** Source information follows **
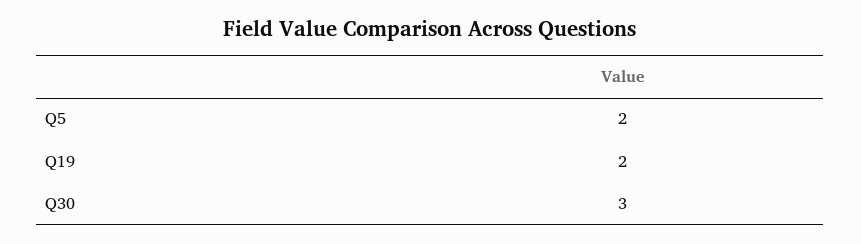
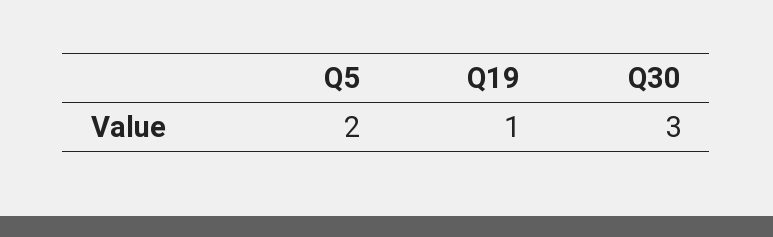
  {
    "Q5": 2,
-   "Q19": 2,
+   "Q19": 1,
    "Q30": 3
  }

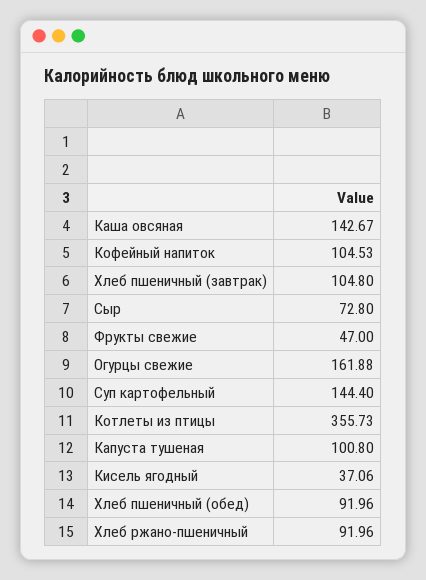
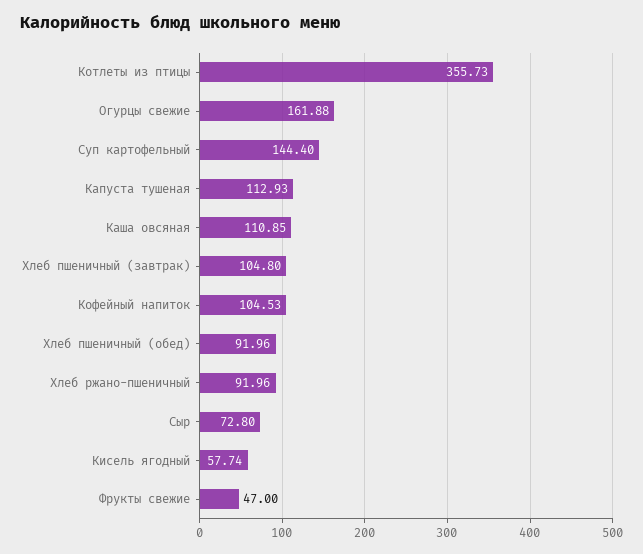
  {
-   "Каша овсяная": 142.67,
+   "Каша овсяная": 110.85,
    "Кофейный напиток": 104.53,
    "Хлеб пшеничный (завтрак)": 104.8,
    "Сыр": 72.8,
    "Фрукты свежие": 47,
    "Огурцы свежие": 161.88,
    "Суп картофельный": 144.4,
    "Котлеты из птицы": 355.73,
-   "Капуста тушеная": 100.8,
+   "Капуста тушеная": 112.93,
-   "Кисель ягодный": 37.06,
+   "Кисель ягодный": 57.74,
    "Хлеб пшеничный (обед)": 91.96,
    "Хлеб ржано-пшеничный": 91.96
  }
** End of Source information **
** Source information follows **
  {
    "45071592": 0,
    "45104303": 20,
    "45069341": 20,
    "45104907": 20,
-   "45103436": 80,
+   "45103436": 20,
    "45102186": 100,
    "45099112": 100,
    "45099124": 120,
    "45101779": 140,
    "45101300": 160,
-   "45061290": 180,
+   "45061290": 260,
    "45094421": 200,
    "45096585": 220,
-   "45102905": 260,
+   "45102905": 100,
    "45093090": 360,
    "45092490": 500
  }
** End of Source information **
- [What is being asked] A single figure is required: the number of lines in the entries above that include the word "пшеничный".

- [Exercise solution] 3